We departed the CDC, after making sure that all of our gear was well fit and comfortable. Our check in for the next days flight to the Ice was scheduled for 6:30 am. I headed back to my hotel for a good night of sleep.

Monday, November 05

This morning we were taken back to the CDC, where we compiled our gear and caught the next flight to Antarctica. Flying to Antarctica is no ordinary flight. Around 8:10, myself and approximately 52 other southbound scientists and support contractors boarded a C17 operated by a crew from McChord AFB, Washington.

Along with scientists and other southbound travelers, the C17 was well packed with southbound cargo, essential to operations at McMurdo Station. Our flight contained a Kiwi R44 helo, which sat directly in the middle of the cargo bay. Southbound human cargo was situated in seats on the side walls of the jet. I was lucky enough to be one of the last people to board. Turns out, all the seats on the side of the plane were taken, so I snagged a sweet first-class-esque seat in the front of the aircraft, sitting besides some important looking US Air Force gents.

We were in the air by 8:45, beginning our 5.5 hr haul south. Unlike typical airline flights, you can do what you please during the flight. I spent much of the time milling about the cabin and catching views of sea ice. It was fascinating to observed the gradual change of scenery along the ride. First the green New Zealand country side, then the blue ocean, then sea ice, and finally our first glimpse of Antarctic mountains – all observed through one of four tiny windows located throughout the aircraft.

Around 14:22 we finally landed on the sea ice near McMurdo Station. Bundled up in our slick ECW digs, we finally stepped out of the C17…. finally made it to Antarctica!

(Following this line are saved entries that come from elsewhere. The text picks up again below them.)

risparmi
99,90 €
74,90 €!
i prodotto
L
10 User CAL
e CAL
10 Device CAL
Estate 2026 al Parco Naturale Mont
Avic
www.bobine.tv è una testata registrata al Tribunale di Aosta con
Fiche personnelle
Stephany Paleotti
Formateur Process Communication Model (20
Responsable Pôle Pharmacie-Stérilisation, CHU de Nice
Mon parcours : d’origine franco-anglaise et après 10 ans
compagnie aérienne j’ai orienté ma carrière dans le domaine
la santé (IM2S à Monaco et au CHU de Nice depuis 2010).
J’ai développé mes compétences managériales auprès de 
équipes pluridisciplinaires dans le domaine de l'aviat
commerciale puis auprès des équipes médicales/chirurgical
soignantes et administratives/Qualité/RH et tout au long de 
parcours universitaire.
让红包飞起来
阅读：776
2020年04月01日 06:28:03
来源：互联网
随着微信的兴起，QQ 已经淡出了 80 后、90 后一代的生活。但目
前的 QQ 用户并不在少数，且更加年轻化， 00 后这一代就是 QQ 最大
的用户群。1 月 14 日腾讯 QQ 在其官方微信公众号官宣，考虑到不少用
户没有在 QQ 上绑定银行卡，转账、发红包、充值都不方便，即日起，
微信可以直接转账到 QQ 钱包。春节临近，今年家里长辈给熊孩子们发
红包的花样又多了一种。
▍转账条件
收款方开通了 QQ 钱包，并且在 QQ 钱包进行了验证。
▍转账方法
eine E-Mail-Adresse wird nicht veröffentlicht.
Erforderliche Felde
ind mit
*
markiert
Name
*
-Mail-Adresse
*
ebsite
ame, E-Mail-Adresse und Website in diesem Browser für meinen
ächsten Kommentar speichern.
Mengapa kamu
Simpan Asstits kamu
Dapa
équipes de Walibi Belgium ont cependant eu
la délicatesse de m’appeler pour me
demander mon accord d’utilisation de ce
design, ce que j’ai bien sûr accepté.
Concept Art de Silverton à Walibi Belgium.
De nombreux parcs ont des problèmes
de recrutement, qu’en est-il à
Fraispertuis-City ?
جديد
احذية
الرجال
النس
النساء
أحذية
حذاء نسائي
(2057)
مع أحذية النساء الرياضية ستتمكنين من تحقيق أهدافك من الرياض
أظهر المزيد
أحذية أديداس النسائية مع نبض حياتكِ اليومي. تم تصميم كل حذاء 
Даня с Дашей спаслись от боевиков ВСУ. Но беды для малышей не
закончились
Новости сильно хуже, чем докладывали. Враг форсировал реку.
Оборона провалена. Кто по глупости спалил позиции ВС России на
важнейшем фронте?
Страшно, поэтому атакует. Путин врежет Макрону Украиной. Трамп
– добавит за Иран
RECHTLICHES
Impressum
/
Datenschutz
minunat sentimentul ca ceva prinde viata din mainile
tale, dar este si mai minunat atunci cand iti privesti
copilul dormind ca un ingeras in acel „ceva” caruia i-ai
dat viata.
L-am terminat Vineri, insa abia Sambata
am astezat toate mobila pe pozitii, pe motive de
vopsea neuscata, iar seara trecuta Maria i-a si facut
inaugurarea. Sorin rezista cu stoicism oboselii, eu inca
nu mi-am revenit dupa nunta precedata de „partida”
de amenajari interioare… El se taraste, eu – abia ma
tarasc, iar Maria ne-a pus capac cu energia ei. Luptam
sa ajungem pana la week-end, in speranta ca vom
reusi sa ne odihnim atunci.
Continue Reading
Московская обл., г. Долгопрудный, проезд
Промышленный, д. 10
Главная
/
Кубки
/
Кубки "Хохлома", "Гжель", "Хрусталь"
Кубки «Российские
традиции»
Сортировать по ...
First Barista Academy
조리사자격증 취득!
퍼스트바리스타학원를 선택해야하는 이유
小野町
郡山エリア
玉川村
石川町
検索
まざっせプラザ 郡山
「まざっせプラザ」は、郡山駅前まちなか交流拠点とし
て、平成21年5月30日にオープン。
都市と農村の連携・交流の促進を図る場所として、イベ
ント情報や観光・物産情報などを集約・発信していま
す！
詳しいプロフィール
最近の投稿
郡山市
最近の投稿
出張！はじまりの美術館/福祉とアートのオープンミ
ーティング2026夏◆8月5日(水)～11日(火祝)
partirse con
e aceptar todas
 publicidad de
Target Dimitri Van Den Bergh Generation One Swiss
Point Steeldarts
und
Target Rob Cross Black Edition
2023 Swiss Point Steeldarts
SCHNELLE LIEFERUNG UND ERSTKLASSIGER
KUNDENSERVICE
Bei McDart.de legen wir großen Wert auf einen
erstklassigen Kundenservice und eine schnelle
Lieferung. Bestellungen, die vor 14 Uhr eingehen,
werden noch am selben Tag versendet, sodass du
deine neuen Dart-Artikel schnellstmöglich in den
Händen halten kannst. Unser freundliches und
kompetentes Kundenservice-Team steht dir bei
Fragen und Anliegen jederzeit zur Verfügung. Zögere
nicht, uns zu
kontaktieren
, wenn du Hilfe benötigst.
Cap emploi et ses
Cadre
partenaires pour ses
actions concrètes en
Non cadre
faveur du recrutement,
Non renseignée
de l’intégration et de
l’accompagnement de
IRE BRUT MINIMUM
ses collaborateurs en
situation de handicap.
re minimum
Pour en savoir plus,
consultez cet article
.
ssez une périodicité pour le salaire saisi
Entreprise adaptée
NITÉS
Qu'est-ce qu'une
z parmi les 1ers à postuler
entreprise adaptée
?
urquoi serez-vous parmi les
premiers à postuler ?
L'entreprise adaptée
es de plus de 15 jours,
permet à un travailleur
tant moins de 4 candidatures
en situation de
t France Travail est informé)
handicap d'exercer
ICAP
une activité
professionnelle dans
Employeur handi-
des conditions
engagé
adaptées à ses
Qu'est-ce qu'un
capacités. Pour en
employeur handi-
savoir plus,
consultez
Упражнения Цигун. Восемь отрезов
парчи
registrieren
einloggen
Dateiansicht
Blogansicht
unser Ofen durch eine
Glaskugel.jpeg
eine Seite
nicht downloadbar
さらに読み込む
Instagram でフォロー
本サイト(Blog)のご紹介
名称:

I am currently all situated in my temporary home, here at McMurdo Station. Tomorrow I will be going to “Snow School,” where I’ll learn the basic survival techniques I’ll need for working in remote field locations (should be very fun!). Today has been fantastic. Getting to the continent has been quite the journey. However, the best part is knowing that this is only the beginning. I am very excited to get out in the Dry Valleys and do some big science! Keep tuned – much more to come!